Schaamte voor het bescheiden milieu

Mathieu is een meesterlijk verteller, die van zijn personages binnen de kortste keren echte mensen maakt. Hoewel Nobelprijswinnares Annie Ernaux, met haar kale, uitgebeende taal, zijn literaire heldin is, hoort zijn werk, met zijn directe, soms rauwe taalgebruik, veeleer thuis in de Amerikaanse traditie van de grote greep. Bij Mathieu geen dunne boeken, geen klinische, korte zinnen, maar een koor van personages en perspectieven, in soms lyrische taal, vol scherpe, kritische observaties.

Als lezer voel je dat Mathieu de wereld waarover hij schrijft kent. Van binnen en van buiten. Hij is geboren in Epinal, in de Vogezen, zijn moeder was boekhouder, zijn vader liftreparateur. Lang schaamde hij zich (en daarin zit de overeenkomst met Annie Ernaux) voor het bescheiden milieu waarin hij opgroeide. Tijdens zijn studie kunstgeschiedenis, zag hij drie films per dag. Daarna werkte hij als notulist, ingehuurd door bedrijven die geliquideerd werden: hij observeerde welke methoden investeerders en directies gebruikten om personeel te ontslaan, mensen zoals zijn ouders, zijn buren. Steeds observeerde hij dezelfde, wrede dramaturgie die tot een sociaal plan moest leiden, de directie aan de ene kant van de tafel en aan de andere het personeel, de wanhoop nabij.


Lees ook een interview met Nicolas Mathieu: ‘Vandaag ben je succesvol als je salaris vijf cijfers heeft en je drie keer op vakantie gaat’
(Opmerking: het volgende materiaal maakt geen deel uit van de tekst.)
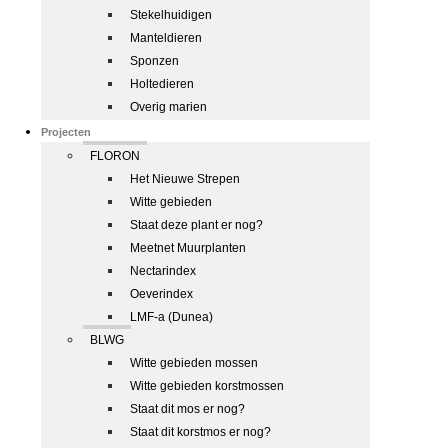
Stekelhuidigen
Manteldieren
Sponzen
Holtedieren
Overig marien
Projecten
FLORON
Het Nieuwe Strepen
Witte gebieden
Staat deze plant er nog?
Meetnet Muurplanten
Nectarindex
Oeverindex
LMF-a (Dunea)
BLWG
Witte gebieden mossen
Witte gebieden korstmossen
Staat dit mos er nog?
Staat dit korstmos er nog?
Schrijven doet de Goncourtwinnaar, vertelde hij een paar jaar geleden tijdens een tournee, voor de jongen die hij ooit was, de tiener die op school werd gepest en vernederd. Hij wil toegankelijk schrijven, voor iedereen die zich op een gegeven moment van zijn leven afvraagt: is dit nu alles? Schrijven is voor Mathieu de enige manier om terug te slaan tegen de deceptie en desillusie. Die woede, de motor van zijn werk, is overal voelbaar. Woede over sociale onrechtvaardigheid, over leugens en hypocrisie, over verloren dromen en lichamelijke aftakeling.
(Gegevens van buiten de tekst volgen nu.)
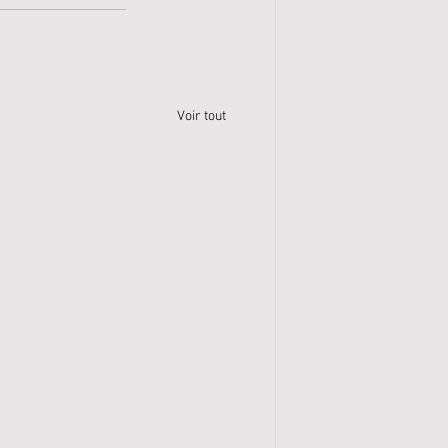
Voir tout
Luister tijdens het lezen van de uitstekende vertaling (of van het Franse origineel natuurlijk) vooral naar het beroemde lied van Michel Sardou, ‘Le lac de Connemara’, dat het boek zijn titel gaf en dat iedere Fransman van boven de veertig uit zijn hoofd kent. Een lied over terugverlangen naar voorbije tijden en over het leven dat gedanst moet worden. Deze nieuwe Mathieu is veel meer dan een boek over alle generaties die in de loop van jaren aan dat steeds minder witte tafellaken hebben gezeten: het is de verbeelding van de pijn bij het onherroepelijk verstrijken van de tijd, woedend én melancholiek.